### [YOUR TASK]
Set down exactly the lines below, starting at the one that contains "right front paw: (348, 409)" and ending at the one that contains "right back paw: (576, 680)", with both of those lines included and nothing else.

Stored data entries
····················

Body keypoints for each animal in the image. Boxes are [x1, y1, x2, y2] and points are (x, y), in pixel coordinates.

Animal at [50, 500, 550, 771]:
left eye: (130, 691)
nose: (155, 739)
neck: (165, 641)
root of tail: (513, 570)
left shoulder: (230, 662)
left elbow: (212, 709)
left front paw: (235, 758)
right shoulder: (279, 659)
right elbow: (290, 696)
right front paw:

····················

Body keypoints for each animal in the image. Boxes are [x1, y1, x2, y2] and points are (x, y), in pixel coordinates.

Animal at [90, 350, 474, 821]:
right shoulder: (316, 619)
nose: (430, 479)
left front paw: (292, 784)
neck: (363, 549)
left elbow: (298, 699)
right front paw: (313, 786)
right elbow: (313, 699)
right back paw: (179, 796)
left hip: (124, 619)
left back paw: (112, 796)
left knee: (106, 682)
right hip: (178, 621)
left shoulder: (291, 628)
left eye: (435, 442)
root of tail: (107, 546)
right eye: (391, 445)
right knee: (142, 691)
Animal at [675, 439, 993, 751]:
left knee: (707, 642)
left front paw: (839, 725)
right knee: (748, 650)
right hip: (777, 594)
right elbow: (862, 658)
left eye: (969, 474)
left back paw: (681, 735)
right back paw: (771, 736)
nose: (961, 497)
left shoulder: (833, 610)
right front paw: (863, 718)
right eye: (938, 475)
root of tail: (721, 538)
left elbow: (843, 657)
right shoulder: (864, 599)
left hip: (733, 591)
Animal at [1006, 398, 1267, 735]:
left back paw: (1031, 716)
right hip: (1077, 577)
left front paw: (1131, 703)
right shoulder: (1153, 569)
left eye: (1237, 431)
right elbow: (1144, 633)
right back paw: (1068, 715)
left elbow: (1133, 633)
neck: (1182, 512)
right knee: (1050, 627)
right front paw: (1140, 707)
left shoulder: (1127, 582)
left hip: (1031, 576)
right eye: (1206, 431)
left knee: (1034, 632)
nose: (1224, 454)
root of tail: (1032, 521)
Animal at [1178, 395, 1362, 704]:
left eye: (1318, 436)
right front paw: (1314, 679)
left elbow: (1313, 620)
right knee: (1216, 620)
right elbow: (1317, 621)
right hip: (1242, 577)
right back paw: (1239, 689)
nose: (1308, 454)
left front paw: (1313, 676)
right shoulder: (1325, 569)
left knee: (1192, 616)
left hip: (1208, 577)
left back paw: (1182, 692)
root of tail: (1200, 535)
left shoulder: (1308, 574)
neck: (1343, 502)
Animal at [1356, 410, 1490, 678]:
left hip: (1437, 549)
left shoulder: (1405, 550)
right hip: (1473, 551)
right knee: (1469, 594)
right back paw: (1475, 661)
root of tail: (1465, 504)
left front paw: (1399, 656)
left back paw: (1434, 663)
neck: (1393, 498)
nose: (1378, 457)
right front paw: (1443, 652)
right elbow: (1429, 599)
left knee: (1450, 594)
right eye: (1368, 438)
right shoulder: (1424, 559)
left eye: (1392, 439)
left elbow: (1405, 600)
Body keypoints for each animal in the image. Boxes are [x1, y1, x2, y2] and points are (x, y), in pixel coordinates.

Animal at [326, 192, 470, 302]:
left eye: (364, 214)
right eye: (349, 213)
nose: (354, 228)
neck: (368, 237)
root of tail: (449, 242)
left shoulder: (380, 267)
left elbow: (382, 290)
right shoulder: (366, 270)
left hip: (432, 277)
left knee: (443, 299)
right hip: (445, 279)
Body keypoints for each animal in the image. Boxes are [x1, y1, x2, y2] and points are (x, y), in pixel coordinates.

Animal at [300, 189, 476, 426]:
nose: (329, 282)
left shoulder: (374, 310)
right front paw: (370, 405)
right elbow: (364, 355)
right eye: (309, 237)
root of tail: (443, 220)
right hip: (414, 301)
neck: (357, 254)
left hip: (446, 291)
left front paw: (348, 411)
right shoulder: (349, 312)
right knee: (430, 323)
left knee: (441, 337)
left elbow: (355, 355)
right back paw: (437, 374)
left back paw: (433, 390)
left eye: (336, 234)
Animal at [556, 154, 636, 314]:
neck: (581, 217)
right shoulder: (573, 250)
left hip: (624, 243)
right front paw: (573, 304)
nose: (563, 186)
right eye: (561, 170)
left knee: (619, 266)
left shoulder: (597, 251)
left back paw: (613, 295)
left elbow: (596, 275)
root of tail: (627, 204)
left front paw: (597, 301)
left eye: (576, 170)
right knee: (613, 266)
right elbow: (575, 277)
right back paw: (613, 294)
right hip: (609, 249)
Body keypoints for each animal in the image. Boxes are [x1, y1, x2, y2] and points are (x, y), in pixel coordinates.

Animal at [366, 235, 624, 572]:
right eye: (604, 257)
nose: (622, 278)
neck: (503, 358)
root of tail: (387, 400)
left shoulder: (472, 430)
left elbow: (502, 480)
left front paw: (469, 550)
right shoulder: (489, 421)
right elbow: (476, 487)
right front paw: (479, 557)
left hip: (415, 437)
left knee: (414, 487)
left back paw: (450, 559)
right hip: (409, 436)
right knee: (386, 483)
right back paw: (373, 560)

····················

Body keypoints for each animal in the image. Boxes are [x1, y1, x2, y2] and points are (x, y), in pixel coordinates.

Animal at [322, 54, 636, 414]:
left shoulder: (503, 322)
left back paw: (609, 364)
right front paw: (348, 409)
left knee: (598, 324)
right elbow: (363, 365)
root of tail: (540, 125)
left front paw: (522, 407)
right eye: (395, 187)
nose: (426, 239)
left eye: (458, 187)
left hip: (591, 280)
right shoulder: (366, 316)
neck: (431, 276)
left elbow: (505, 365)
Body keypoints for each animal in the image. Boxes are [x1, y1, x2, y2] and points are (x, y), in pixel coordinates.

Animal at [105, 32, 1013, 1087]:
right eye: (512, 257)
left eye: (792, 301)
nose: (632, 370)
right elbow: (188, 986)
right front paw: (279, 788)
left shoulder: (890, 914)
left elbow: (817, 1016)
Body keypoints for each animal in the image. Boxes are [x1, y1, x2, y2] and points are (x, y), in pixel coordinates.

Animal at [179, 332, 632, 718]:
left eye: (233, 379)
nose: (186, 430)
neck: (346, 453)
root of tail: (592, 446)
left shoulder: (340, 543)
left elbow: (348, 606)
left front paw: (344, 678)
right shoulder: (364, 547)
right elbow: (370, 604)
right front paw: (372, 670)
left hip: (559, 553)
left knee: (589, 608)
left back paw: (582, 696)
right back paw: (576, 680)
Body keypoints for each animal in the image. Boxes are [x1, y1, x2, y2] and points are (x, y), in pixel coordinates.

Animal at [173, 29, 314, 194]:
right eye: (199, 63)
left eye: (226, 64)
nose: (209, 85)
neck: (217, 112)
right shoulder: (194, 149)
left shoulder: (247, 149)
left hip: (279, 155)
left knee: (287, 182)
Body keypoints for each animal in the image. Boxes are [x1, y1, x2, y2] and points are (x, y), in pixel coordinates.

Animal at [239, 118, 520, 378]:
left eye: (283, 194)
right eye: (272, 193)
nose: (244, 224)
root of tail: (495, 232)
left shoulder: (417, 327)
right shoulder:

····················

### [REPLY]
right front paw: (348, 409)
left knee: (598, 324)
right elbow: (363, 365)
root of tail: (540, 125)
left front paw: (522, 407)
right eye: (395, 187)
nose: (426, 239)
left eye: (458, 187)
left hip: (591, 280)
right shoulder: (366, 316)
neck: (431, 276)
left elbow: (505, 365)
Body keypoints for each animal in the image. Boxes are [x1, y1, x2, y2] and points are (x, y), in pixel coordinates.

Animal at [105, 32, 1013, 1087]:
right eye: (512, 257)
left eye: (792, 301)
nose: (632, 370)
right elbow: (188, 986)
right front paw: (279, 788)
left shoulder: (890, 914)
left elbow: (817, 1016)
Body keypoints for each animal in the image. Boxes are [x1, y1, x2, y2] and points are (x, y), in pixel coordinates.

Animal at [179, 332, 632, 718]:
left eye: (233, 379)
nose: (186, 430)
neck: (346, 453)
root of tail: (592, 446)
left shoulder: (340, 543)
left elbow: (348, 606)
left front paw: (344, 678)
right shoulder: (364, 547)
right elbow: (370, 604)
right front paw: (372, 670)
left hip: (559, 553)
left knee: (589, 608)
left back paw: (582, 696)
right back paw: (576, 680)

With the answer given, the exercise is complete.